Introduction: Pediatric femoral shaft fractures are common injuries that can substantially affect a child's growth and development. The ideal treatment strategy for femoral fractures in children aged 5 to 8 years continues to be a subject of debate. This study aims to compare the results of submuscular Minimally Invasive Plate Osteosynthesis (MIPO) with conservative management involving traction with the Thomas splint followed by casting in this age group.


Methods: A multicenter randomized controlled trial was performed with 75 children aged 5 to 8 years who had femoral shaft fractures. Patients were randomly allocated to either the submuscular MIPO group or the conservative management group. The outcomes assessed were the duration until radiographic union occurred as well as the rate of complications.


Results: Radiographic union occurred more rapidly in the submuscular MIPO group. The MIPO group exhibited a reduced complication rate, reporting merely two instances of superficial wound infection. In contrast, the Thomas splint group encountered several complications, including malunion and limb length discrepancy, with four cases necessitating surgical intervention.

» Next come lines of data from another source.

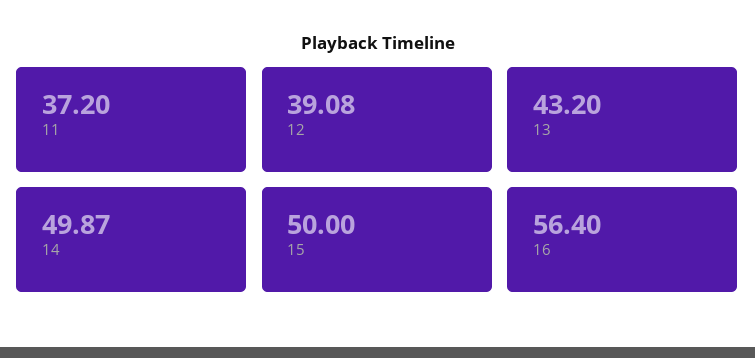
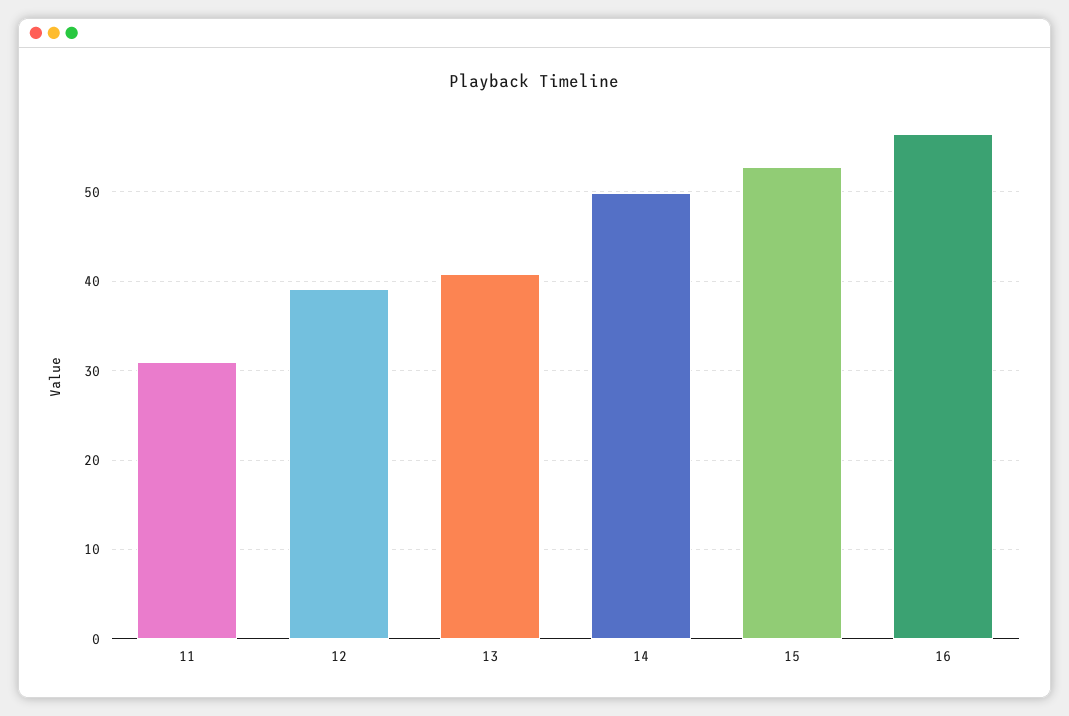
  {
-   "11": 37.2,
+   "11": 31,
    "12": 39.08,
-   "13": 43.2,
+   "13": 41,
    "14": 49.87,
-   "15": 50,
+   "15": 53,
    "16": 56.4
  }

Conclusion: Submuscular MIPO provides considerable benefits compared to conservative management for femoral fractures in children aged 5 to 8 years. The earlier weight-bearing capacity, faster radiographic union and reduced complication rates render submuscular MIPO the treatment of choice for this demographic. Nonetheless, conservative management is a feasible option in environments with restricted surgical resources.


Key Words: Pediatric femoral fracture, Conservative, Thomas splint, Traction, Surgical intervention, MIPO


Level of Evidence: Level II, Randomized Controlled Trial.